## What to do
Give every line again exactly as it appears, please, but not the pictures.

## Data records
— Start —
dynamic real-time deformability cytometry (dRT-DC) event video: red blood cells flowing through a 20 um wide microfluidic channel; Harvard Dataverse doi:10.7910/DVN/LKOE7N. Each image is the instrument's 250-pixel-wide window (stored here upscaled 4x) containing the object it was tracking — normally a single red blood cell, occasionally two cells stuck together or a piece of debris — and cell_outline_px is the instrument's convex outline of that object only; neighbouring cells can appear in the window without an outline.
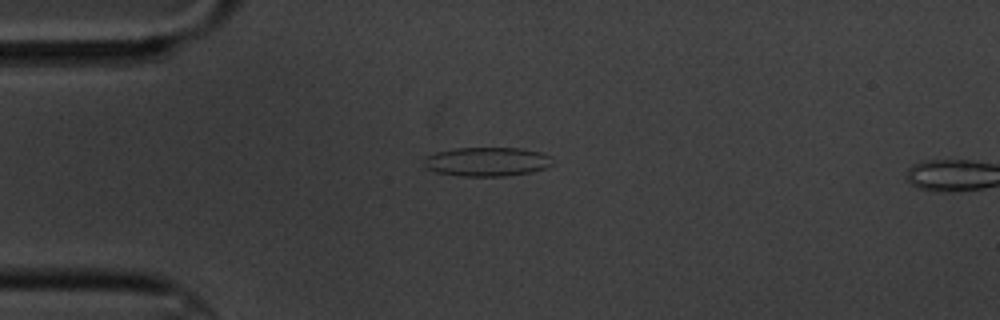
{"species": "common noctule bat (a hibernating species)", "species_latin": "Nyctalus noctula", "temperature_condition": "cold", "stored_images_in_passage": 5, "camera_frame_rate_fps": 3000, "um_per_image_px": 0.085, "animal": {"sex": "male", "body_mass_g": 20.1, "forearm_length_mm": 53.5}, "frame": {"image": 1, "passage_image": 4, "time_ms": 3.667, "image_size_px": [1000, 320], "cell_outline_px": [[552, 164], [544, 168], [532, 172], [504, 176], [460, 176], [436, 172], [428, 168], [424, 164], [424, 156], [436, 152], [452, 148], [520, 148], [540, 152], [552, 156]], "centroid_in_image_um": [41.38, 13.74], "position_along_channel_um": 43.6, "area_um2": 21.85}}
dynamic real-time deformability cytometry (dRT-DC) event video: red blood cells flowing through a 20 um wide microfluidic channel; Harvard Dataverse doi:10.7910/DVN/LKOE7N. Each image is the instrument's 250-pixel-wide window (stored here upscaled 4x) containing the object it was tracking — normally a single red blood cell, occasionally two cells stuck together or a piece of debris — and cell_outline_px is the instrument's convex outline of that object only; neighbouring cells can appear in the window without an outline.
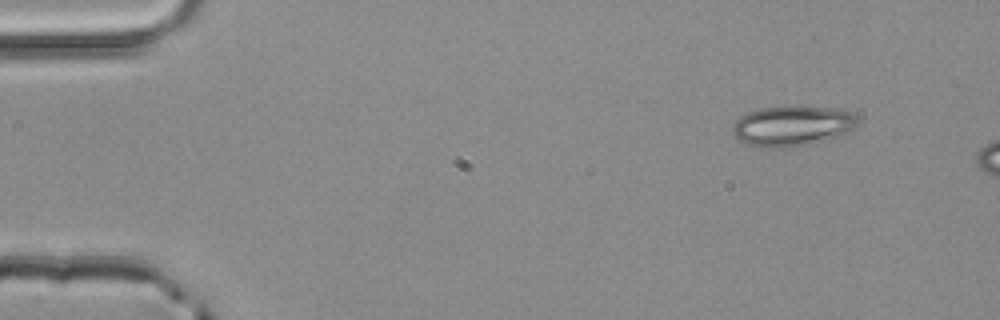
{"species": "common noctule bat (a hibernating species)", "species_latin": "Nyctalus noctula", "temperature_condition": "room temperature", "stored_images_in_passage": 4, "camera_frame_rate_fps": 3000, "um_per_image_px": 0.085, "animal": {"sex": "male", "body_mass_g": 20.4}, "frame": {"image": 1, "passage_image": 4, "time_ms": 1.0, "image_size_px": [1000, 320], "cell_outline_px": [[856, 124], [852, 128], [840, 136], [808, 144], [788, 148], [760, 148], [748, 144], [740, 140], [732, 132], [732, 124], [740, 116], [748, 112], [760, 108], [832, 108], [852, 112], [856, 116]], "centroid_in_image_um": [67.29, 10.74], "position_along_channel_um": 17.7, "area_um2": 28.78}}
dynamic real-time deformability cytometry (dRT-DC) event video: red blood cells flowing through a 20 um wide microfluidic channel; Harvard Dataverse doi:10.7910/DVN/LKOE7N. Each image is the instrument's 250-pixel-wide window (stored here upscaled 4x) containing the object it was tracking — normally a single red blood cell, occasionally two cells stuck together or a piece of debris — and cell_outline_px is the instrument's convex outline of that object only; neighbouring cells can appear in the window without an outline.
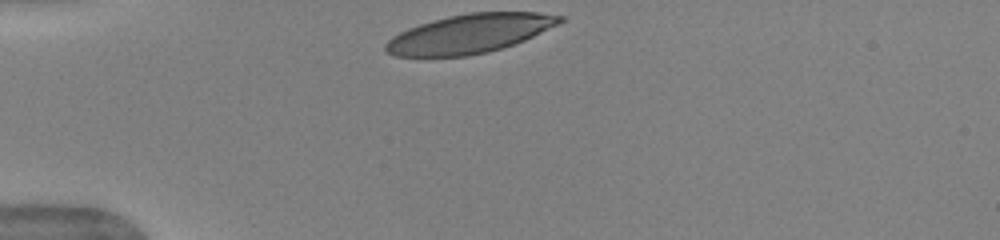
{"species": "human", "species_latin": "Homo sapiens", "temperature_condition": "warm", "stored_images_in_passage": 24, "camera_frame_rate_fps": 3000, "um_per_image_px": 0.085, "donor": {"sex": "female"}, "frame": {"image": 1, "passage_image": 1, "time_ms": 0.0, "image_size_px": [1000, 240], "cell_outline_px": [[564, 20], [524, 40], [488, 52], [468, 56], [396, 56], [388, 52], [384, 48], [384, 44], [392, 36], [408, 28], [432, 20], [448, 16], [468, 12], [536, 12], [564, 16]], "centroid_in_image_um": [39.88, 2.85], "position_along_channel_um": 45.1, "area_um2": 39.13}}
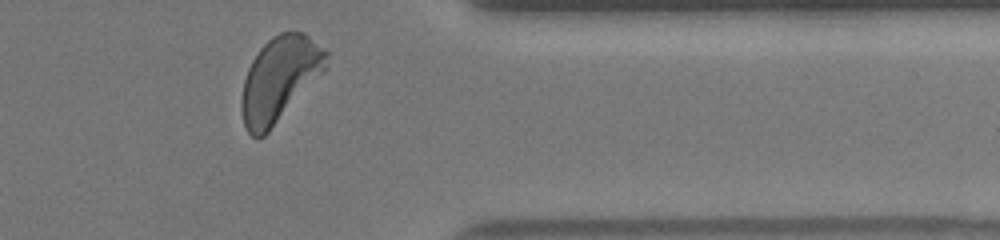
{"frame": {"image": 2, "passage_image": 24, "time_ms": 7.667, "image_size_px": [1000, 240], "cell_outline_px": [[328, 56], [324, 72], [268, 132], [264, 136], [256, 140], [248, 132], [244, 124], [240, 108], [240, 104], [244, 80], [248, 68], [252, 60], [260, 48], [272, 36], [280, 32], [292, 28], [304, 32], [324, 48], [328, 52]], "centroid_in_image_um": [23.76, 6.69], "position_along_channel_um": 387.6, "area_um2": 42.08}, "authors_computed_cell_mechanics": {"area_um2": 41.2403, "velocity_mm_per_s": 3.9409, "shape_relaxation_time_tau1_ms": 2.8346, "shape_relaxation_time_tau2_ms": 0.7468, "deformation_change_tau1": 0.1629, "deformation_change_tau2": 0.0798}}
— End —
## Output
dynamic real-time deformability cytometry (dRT-DC) event video: red blood cells flowing through a 20 um wide microfluidic channel; Harvard Dataverse doi:10.7910/DVN/LKOE7N. Each image is the instrument's 250-pixel-wide window (stored here upscaled 4x) containing the object it was tracking — normally a single red blood cell, occasionally two cells stuck together or a piece of debris — and cell_outline_px is the instrument's convex outline of that object only; neighbouring cells can appear in the window without an outline.
{"species": "common noctule bat (a hibernating species)", "species_latin": "Nyctalus noctula", "temperature_condition": "cold", "stored_images_in_passage": 5, "camera_frame_rate_fps": 3000, "um_per_image_px": 0.085, "animal": {"sex": "male", "body_mass_g": 20.1, "forearm_length_mm": 53.5}, "frame": {"image": 1, "passage_image": 4, "time_ms": 3.667, "image_size_px": [1000, 320], "cell_outline_px": [[552, 164], [544, 168], [532, 172], [504, 176], [460, 176], [436, 172], [428, 168], [424, 164], [424, 156], [436, 152], [452, 148], [520, 148], [540, 152], [552, 156]], "centroid_in_image_um": [41.38, 13.74], "position_along_channel_um": 43.6, "area_um2": 21.85}}
dynamic real-time deformability cytometry (dRT-DC) event video: red blood cells flowing through a 20 um wide microfluidic channel; Harvard Dataverse doi:10.7910/DVN/LKOE7N. Each image is the instrument's 250-pixel-wide window (stored here upscaled 4x) containing the object it was tracking — normally a single red blood cell, occasionally two cells stuck together or a piece of debris — and cell_outline_px is the instrument's convex outline of that object only; neighbouring cells can appear in the window without an outline.
{"species": "common noctule bat (a hibernating species)", "species_latin": "Nyctalus noctula", "temperature_condition": "room temperature", "stored_images_in_passage": 4, "camera_frame_rate_fps": 3000, "um_per_image_px": 0.085, "animal": {"sex": "male", "body_mass_g": 20.4}, "frame": {"image": 1, "passage_image": 4, "time_ms": 1.0, "image_size_px": [1000, 320], "cell_outline_px": [[856, 124], [852, 128], [840, 136], [808, 144], [788, 148], [760, 148], [748, 144], [740, 140], [732, 132], [732, 124], [740, 116], [748, 112], [760, 108], [832, 108], [852, 112], [856, 116]], "centroid_in_image_um": [67.29, 10.74], "position_along_channel_um": 17.7, "area_um2": 28.78}}
dynamic real-time deformability cytometry (dRT-DC) event video: red blood cells flowing through a 20 um wide microfluidic channel; Harvard Dataverse doi:10.7910/DVN/LKOE7N. Each image is the instrument's 250-pixel-wide window (stored here upscaled 4x) containing the object it was tracking — normally a single red blood cell, occasionally two cells stuck together or a piece of debris — and cell_outline_px is the instrument's convex outline of that object only; neighbouring cells can appear in the window without an outline.
{"species": "human", "species_latin": "Homo sapiens", "temperature_condition": "warm", "stored_images_in_passage": 24, "camera_frame_rate_fps": 3000, "um_per_image_px": 0.085, "donor": {"sex": "female"}, "frame": {"image": 1, "passage_image": 1, "time_ms": 0.0, "image_size_px": [1000, 240], "cell_outline_px": [[564, 20], [524, 40], [488, 52], [468, 56], [396, 56], [388, 52], [384, 48], [384, 44], [392, 36], [408, 28], [432, 20], [448, 16], [468, 12], [536, 12], [564, 16]], "centroid_in_image_um": [39.88, 2.85], "position_along_channel_um": 45.1, "area_um2": 39.13}}
{"frame": {"image": 2, "passage_image": 24, "time_ms": 7.667, "image_size_px": [1000, 240], "cell_outline_px": [[328, 56], [324, 72], [268, 132], [264, 136], [256, 140], [248, 132], [244, 124], [240, 108], [240, 104], [244, 80], [248, 68], [252, 60], [260, 48], [272, 36], [280, 32], [292, 28], [304, 32], [324, 48], [328, 52]], "centroid_in_image_um": [23.76, 6.69], "position_along_channel_um": 387.6, "area_um2": 42.08}, "authors_computed_cell_mechanics": {"area_um2": 41.2403, "velocity_mm_per_s": 3.9409, "shape_relaxation_time_tau1_ms": 2.8346, "shape_relaxation_time_tau2_ms": 0.7468, "deformation_change_tau1": 0.1629, "deformation_change_tau2": 0.0798}}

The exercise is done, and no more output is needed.